BRIEF ▸ Write the next part of the post on HipChat's security incident, starting after its final sentence.

PASSAGE ▸
--*--

HipChat's Security Win

<INSERT SCARY HACKER PICTURE WITH SALACIOUS HEADLINE>

I was disappointed not to find any of the HipChat coverage in my Feedly reader this morning from the infosec news sites. It hit plenty of main stream sites like engadget. I'm sure there is coverage on some infosec sites. It's just not as wide spread as I see for other breaches. Why is this?

Well it might have to do with HipChat having a good response to their incident. Most of the detail for the breach comes from their own blog. Over the weekend the detected a security incident affecting their servers. The incident was the result of a vulnerability in a popular third-party library.  The attacker may have accessed user account information for everyone using the service. Because of that they invalidated everyone's password and asked them to setup a new one via the forgot password link.

They were reaching out to 0.05% of their users who were more seriously impacted by the breach. For those users messages and room content may have been accessed. For everyone else it was just (potentially) account information.

While this is an unfortunate incident to occur, this is a security win for HipChat.

--*--

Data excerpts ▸
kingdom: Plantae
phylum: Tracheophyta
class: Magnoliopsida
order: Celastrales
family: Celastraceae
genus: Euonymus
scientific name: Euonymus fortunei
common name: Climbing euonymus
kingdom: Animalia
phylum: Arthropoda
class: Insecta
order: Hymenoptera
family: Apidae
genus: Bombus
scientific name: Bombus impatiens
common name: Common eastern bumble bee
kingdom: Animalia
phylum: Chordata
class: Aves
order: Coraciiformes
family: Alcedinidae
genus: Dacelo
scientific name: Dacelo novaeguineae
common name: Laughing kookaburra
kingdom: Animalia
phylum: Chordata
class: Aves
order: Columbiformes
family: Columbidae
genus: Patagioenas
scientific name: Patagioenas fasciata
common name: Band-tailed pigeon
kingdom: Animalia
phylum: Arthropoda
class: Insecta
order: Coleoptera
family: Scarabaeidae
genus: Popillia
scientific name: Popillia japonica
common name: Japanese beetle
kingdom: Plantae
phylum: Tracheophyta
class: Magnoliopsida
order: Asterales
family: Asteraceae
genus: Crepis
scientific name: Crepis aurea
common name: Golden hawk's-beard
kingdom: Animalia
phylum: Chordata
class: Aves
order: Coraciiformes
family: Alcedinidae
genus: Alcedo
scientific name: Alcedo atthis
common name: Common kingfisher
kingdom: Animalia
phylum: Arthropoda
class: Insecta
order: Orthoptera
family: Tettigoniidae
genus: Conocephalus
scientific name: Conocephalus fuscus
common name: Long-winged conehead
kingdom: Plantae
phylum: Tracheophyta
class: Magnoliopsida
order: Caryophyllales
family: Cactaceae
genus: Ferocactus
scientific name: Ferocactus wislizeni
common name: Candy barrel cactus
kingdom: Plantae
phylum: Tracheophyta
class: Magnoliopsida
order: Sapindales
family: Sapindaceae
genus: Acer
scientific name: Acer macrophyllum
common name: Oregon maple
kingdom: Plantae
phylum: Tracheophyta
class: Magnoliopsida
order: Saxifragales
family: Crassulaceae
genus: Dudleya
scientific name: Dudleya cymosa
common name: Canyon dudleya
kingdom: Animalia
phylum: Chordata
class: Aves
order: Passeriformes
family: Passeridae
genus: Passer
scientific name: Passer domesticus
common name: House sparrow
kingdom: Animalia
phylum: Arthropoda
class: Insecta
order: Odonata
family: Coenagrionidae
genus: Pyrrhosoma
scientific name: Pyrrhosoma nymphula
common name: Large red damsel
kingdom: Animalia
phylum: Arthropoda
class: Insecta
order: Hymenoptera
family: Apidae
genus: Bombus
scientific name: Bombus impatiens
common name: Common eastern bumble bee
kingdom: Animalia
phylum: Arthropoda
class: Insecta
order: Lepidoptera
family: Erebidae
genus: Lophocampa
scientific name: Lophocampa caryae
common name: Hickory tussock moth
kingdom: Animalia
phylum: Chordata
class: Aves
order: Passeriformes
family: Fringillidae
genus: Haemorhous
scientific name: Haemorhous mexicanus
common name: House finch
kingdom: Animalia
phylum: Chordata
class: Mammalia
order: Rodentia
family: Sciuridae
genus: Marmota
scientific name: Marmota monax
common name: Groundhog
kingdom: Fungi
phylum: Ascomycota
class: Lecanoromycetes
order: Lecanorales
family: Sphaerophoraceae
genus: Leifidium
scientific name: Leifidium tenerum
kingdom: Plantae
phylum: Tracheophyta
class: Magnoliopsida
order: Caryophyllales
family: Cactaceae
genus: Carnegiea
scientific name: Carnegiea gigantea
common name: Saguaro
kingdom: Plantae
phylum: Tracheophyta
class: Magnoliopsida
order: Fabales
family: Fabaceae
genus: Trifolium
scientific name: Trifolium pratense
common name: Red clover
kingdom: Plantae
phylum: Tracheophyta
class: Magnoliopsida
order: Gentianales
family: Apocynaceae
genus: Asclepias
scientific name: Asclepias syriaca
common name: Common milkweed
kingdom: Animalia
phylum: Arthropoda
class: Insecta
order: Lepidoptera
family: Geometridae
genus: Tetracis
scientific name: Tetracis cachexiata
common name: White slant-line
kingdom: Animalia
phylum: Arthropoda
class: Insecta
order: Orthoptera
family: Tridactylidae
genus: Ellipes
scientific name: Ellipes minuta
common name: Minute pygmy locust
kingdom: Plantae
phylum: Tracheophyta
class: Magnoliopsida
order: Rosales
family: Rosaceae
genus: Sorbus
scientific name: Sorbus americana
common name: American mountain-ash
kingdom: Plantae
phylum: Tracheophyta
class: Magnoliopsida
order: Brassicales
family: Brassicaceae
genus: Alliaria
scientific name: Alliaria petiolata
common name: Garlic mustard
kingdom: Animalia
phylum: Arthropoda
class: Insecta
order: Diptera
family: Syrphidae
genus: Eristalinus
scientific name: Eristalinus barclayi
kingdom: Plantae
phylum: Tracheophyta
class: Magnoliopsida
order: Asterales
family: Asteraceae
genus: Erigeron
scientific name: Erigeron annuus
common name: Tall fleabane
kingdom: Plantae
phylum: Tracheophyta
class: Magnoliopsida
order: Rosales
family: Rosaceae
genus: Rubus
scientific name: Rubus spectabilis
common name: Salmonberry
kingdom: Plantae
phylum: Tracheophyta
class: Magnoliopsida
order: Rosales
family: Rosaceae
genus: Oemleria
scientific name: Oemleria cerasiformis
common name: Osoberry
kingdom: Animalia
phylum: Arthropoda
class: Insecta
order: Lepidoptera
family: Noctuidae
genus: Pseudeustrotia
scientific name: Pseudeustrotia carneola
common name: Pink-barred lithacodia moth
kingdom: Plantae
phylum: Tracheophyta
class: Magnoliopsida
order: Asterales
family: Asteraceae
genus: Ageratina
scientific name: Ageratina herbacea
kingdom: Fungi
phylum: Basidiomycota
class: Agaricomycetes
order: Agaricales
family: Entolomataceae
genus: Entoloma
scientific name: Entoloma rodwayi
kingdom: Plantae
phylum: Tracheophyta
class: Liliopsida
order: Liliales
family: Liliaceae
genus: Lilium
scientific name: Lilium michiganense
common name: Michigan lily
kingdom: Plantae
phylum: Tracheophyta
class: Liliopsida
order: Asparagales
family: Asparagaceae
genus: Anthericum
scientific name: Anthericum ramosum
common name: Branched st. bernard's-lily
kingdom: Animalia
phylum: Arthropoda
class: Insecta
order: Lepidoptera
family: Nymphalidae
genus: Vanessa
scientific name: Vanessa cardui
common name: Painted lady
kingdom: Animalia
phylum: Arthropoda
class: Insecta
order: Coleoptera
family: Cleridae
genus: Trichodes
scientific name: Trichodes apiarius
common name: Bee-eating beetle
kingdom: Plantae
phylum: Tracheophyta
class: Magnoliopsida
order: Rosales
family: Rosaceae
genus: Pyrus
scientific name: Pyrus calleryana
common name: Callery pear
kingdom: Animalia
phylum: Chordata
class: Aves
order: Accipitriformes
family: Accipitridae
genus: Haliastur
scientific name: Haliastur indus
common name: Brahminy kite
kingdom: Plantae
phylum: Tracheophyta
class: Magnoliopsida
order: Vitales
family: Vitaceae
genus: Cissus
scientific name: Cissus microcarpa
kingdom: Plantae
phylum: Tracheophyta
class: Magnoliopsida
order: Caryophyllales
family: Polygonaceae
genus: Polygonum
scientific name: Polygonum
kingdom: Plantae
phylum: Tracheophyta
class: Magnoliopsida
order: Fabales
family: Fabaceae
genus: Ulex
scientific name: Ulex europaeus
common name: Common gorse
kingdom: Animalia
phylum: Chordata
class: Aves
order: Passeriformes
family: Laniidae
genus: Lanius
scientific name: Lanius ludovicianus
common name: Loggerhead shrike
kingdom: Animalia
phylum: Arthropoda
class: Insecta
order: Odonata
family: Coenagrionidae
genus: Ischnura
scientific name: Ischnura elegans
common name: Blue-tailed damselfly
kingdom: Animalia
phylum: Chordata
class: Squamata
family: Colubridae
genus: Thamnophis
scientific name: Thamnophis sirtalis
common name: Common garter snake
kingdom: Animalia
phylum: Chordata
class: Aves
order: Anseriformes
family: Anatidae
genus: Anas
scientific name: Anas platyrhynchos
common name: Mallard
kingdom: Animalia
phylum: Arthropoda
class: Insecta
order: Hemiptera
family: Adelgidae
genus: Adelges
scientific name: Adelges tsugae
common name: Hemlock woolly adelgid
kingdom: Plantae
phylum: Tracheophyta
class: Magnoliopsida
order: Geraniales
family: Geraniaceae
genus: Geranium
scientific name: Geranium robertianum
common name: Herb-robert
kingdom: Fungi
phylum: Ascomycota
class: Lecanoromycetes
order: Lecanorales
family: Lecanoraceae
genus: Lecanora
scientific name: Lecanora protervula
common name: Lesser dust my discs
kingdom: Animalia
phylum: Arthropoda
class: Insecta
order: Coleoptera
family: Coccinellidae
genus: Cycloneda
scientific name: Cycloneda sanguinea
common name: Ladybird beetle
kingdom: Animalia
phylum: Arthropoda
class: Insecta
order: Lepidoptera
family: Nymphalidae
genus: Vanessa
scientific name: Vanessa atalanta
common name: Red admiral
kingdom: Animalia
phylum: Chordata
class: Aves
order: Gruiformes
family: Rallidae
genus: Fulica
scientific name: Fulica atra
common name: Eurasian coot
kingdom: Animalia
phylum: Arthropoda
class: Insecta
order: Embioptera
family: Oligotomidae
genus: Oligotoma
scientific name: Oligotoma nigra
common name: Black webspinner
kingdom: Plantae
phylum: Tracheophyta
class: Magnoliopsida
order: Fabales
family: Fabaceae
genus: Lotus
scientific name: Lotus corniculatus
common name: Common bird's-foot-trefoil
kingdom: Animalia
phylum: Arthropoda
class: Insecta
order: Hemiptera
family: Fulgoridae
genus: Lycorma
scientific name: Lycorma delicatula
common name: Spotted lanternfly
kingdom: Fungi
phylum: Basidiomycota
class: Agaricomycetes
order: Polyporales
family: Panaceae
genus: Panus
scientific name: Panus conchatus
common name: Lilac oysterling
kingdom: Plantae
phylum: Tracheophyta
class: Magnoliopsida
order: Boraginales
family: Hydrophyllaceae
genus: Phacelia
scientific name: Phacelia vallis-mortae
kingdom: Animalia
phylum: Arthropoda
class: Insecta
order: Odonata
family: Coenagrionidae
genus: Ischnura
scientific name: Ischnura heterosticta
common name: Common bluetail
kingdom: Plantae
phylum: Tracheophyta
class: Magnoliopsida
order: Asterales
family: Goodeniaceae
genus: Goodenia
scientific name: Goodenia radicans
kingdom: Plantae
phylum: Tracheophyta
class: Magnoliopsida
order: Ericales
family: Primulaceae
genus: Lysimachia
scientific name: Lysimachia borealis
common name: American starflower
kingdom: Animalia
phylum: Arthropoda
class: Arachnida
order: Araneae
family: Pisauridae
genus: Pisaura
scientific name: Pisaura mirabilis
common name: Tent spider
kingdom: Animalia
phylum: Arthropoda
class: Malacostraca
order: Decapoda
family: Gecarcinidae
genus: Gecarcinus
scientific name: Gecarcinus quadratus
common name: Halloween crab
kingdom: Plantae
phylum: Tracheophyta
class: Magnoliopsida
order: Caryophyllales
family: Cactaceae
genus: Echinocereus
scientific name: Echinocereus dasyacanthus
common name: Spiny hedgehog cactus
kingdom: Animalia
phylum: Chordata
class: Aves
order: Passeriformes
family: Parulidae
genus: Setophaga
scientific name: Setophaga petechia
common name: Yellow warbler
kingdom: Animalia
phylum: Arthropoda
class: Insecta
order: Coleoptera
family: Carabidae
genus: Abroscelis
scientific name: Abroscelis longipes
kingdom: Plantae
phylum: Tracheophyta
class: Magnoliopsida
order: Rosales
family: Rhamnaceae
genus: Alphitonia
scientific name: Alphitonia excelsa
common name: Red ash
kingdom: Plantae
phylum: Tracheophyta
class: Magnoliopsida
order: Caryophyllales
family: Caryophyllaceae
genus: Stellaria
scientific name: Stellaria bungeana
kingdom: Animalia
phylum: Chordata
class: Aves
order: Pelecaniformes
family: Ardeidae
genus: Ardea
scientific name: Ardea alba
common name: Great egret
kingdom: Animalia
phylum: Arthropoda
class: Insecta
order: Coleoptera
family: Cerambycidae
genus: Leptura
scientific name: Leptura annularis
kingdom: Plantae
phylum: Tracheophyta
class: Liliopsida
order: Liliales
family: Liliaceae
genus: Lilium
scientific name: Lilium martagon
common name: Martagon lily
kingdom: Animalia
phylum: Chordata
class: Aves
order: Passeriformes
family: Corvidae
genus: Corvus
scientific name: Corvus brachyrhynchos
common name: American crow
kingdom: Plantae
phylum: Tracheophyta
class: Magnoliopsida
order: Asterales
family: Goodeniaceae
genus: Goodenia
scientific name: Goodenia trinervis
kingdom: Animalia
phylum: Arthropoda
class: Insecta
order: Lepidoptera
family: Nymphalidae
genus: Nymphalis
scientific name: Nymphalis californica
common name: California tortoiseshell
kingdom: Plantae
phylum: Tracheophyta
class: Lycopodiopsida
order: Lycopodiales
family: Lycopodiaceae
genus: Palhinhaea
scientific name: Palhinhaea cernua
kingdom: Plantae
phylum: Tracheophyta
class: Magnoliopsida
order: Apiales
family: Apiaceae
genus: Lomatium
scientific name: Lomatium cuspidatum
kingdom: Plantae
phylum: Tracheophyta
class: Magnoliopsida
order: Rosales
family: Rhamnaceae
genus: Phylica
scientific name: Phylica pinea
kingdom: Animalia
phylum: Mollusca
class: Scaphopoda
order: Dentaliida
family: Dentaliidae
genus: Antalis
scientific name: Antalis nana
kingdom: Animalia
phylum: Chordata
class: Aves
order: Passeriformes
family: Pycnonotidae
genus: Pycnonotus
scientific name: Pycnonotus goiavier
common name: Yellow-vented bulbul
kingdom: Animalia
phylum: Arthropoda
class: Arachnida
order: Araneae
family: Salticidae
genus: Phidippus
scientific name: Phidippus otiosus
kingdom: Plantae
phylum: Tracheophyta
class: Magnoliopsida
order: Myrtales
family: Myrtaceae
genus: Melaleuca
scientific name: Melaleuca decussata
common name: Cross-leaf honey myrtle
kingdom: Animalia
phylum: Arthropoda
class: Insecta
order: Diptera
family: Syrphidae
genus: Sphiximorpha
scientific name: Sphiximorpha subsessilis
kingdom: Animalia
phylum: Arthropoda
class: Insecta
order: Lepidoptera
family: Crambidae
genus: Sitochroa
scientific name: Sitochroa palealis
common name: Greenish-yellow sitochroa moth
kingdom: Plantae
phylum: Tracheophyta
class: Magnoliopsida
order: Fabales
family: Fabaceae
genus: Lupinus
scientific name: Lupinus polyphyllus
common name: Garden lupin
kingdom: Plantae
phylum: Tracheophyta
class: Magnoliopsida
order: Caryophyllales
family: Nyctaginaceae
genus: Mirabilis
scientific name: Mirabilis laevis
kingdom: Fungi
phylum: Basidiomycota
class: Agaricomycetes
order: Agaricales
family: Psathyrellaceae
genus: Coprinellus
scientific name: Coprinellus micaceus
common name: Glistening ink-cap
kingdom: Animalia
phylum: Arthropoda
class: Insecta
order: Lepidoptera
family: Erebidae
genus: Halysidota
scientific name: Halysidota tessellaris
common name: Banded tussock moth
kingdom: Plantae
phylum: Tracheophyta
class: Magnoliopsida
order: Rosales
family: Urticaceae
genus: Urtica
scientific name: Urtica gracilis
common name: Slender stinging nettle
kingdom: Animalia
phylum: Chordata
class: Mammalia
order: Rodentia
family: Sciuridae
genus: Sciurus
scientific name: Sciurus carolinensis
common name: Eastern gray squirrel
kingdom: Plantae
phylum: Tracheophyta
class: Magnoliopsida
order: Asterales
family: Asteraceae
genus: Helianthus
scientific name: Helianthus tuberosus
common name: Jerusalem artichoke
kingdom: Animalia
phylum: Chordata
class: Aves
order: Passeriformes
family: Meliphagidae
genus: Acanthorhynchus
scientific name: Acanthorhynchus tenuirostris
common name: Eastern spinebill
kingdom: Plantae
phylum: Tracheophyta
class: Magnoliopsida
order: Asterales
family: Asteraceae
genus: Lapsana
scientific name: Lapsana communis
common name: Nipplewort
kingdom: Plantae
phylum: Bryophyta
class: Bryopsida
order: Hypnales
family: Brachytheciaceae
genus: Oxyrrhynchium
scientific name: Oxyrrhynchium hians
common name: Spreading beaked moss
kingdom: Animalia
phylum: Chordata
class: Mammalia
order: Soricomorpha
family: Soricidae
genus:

--*--

EXERCISE OUTPUT ▸
They detected the incident and within days made an announcement. This led to a very small percent of users being impacted. They went ahead and invalidated everyone's password. I logged out and tried to get back in with my old password and it wouldn't work. I had to use forgot password. This meant that password didn't need to be changed immediately if people were still work or hadn't heard of the breach yet. Unfortunately, I don't think they accounted for the demand on their forgot password page. The page was essentially denial of serviced causing some frustration among users. I'm sure there will be plenty of lessons learned this week.

I wanted to write this post because I think we should highlight more security wins in our industry. The sites I use to keep up on infosec are focused on NSA backdoor detection, BrickerBot, among other nasty things. All still relevant and scary. However, we are seeing some positive things in security. HipChat is a good example of that and I applaud them.

This post first appeared on Exploring Information Security.